About a year ago, Dave Cratty wrote about a timber frame raising on a remote lakefront job site in the Adirondack Mountains that was only accessible by boat with no roads, no Wi-Fi, and no cell phone service.
Recently we returned to the site in the Adirondack State Park to hand-raise a second structure to complement the first Lake House.
This new main cabin had to fit into the existing footprint of an older structure with a design that was limited by height restrictions. It also had to be completely raised by hand in the off-grid setting. Since there was no way to get heavy equipment to the site, each timber was delivered by barge and offloaded by hand.
Every morning the New Energy Works team would drive an hour from their hotel, boat across the isolated lake to the job site, work until dark, and then make the journey back. As arduous as it sounds, the team loved the remote nature of the work, the commute, and the old-school methods of the timber frame raising.
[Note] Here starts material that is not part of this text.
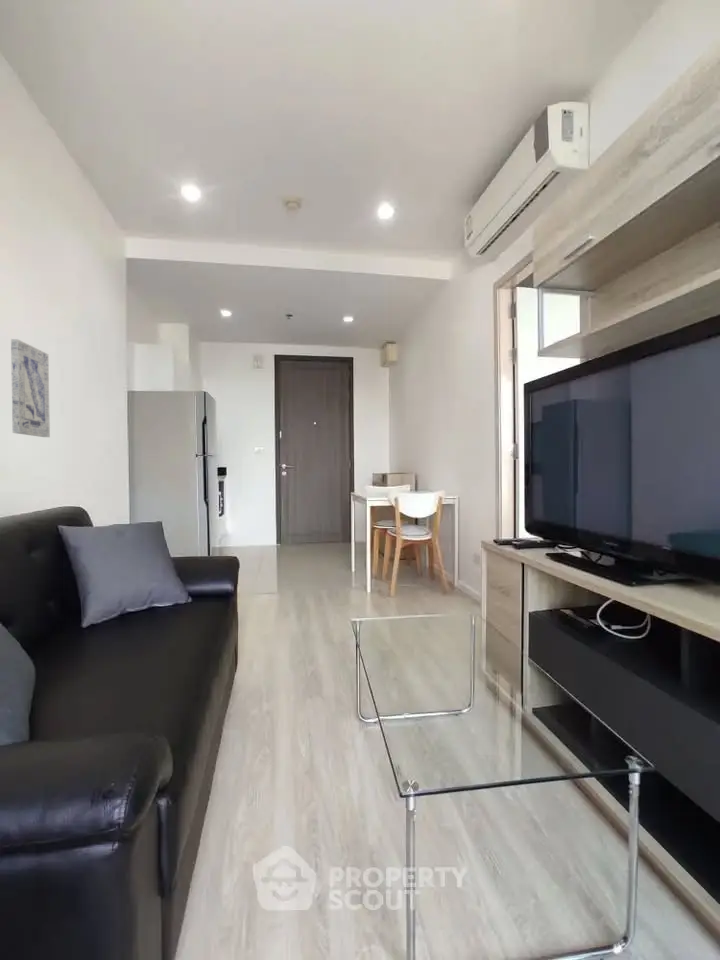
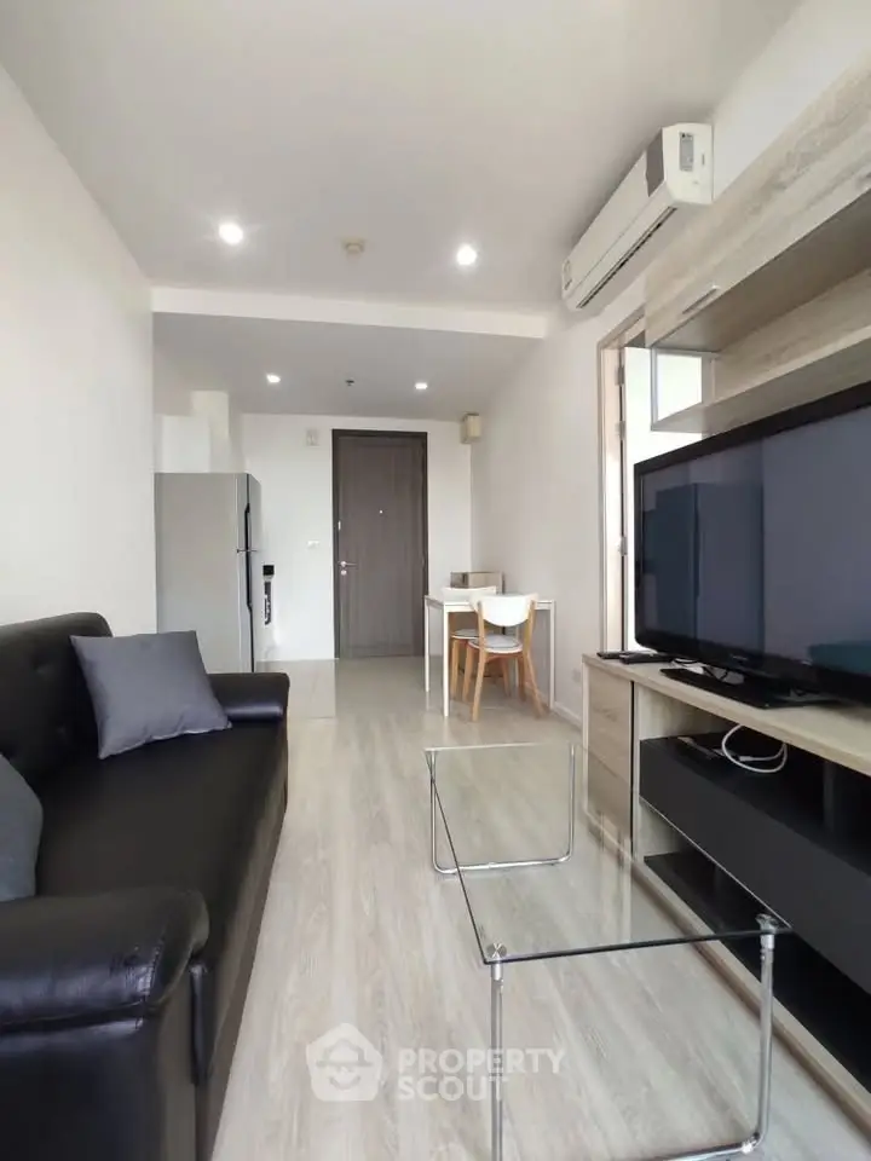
- wall art [10,338,51,438]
“It was an adventure! It was a nice time of year to be out there too with all the fall colors,” Timber Framer Sam Parrish shared with us. “I had a really a good time on the job with good guys to work with. As a team, we had to think about each step during the raising so we wouldn’t have to backtrack on anything because it was all done by hand. I took a lot of pride in it when it was all done—it is nice to look back on this job and feel a sense of accomplishment.”
The cabin and lake house were both raised above the site, on a pier-and-beam foundation for ease of construction. This design uses less concrete and provides minimal disruption to the natural landscape.
Since the timber frame cabin will mostly be used in summer months, a 3x tongue-and-groove sheathing stands as both the enclosure and interior finish. A large stone wood-fueled fireplace will take the chill out of some of the cooler nights and provide a gathering point inside the cabin for the owner’s family while they enjoy time together away from the hustle and bustle of the outside world.
“The owners were very applicative as well,” Sam added. “I always enjoy seeing how much they like the results. I think it is a neat thing they have going on out there, wanting to live off grid part of the year to get away. I think they will enjoy it.”